Variance is a measure of how spread out your data is.
Defined as the average of the squared differences from the mean.
What can we think of a residual as?
As a measure of error, or how far off your predicted value was from the actual value.
In a single level Ordinary least-squares regression what is the Bo represented by?
Bo - coefficient
What does a least squares regression select?
What is the value called?
The line with the lowest total sum of squared prediction errors.
Sum of Squares of Error, or SSE.
What does the notation yi = B0 +B1xi + Ei mean?
Presents single level model.
I represents number of individuals in sample
What does the notation yij +B0 + B1xij+ Eij mean?
Two level notation, outcome y for individual(s) in cluster j(ranges from 1 to however many clusters we have. If there was a three level model we would include convention k to represent this.
With clustered data, the residuals within each cluster are likely to be correlated. What does this mean?
Individuals within a cluster are likely to be more similar to one another than they are to individuals from another clusters
Explain what the formula yij = B0 + uj + Eij mean?
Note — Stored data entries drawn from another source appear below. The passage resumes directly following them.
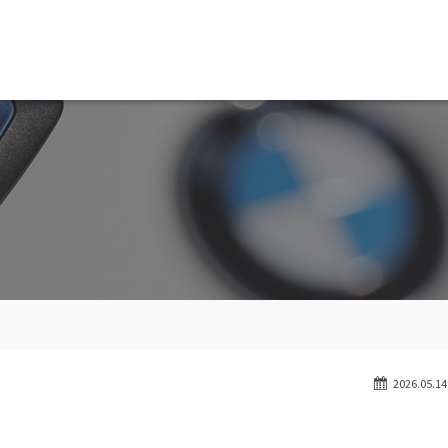
MW専門 船橋店
スト
目玉車両一覧
Features Stock list
スマップ
全国納車
ap
Delivery service
ーサービス
買取無料査定
ice
Trade in
ート
納車blog
User's voice
2026.05.14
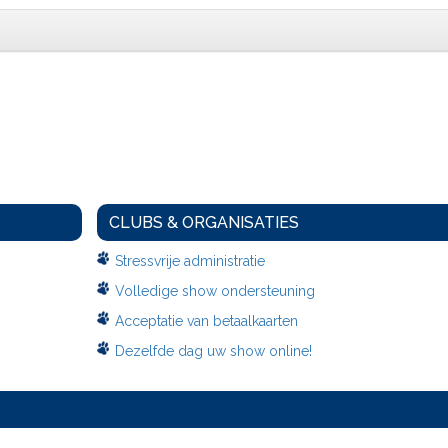
CLUBS & ORGANISATIES
Stressvrije administratie
Volledige show ondersteuning
Acceptatie van betaalkaarten
Dezelfde dag uw show online!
Uj represents distance from overall intercept B0 to group intercept
Eij represents distance from group level mean to observed data point at individual level
What is meant by partitioning variance?
Having two sources of variance - between groups variance and within group variance
What does we assume about epsilons?
They are normally distributed with a mean of 0 and variance of sigma squared e
What does the variance partition coefficient measure?
Proportion of total variance
is due to differences between groups
What is the formulae for variance partition coefficient?
Between group variance divided by total variance(between group variance plus within group variance)
What is the variance partition coefficient sometimes but not always equivalent to?
Intraclass correlation coefficient
What are two caveats of fitting a two level model and what is a possible solution?
- The random intercepts model introduced additional complexity.
- Did it result in a significant improvement in model fit? - We can test this with a likelihood-ratio test
What does a likelihood ratio test examine?
Group effects
What is the formulae for a likelihood ratio test?
D = -2 Log L2 (Fit of multilevel model) - -2 Log L1(Fit of single level model)
The deviance statistic (D) is compared against a X2 distribution with D.F. degrees of freedom.
What is the degrees of freedom?
The difference in the number of parameters in the multilevel vs. individual level model).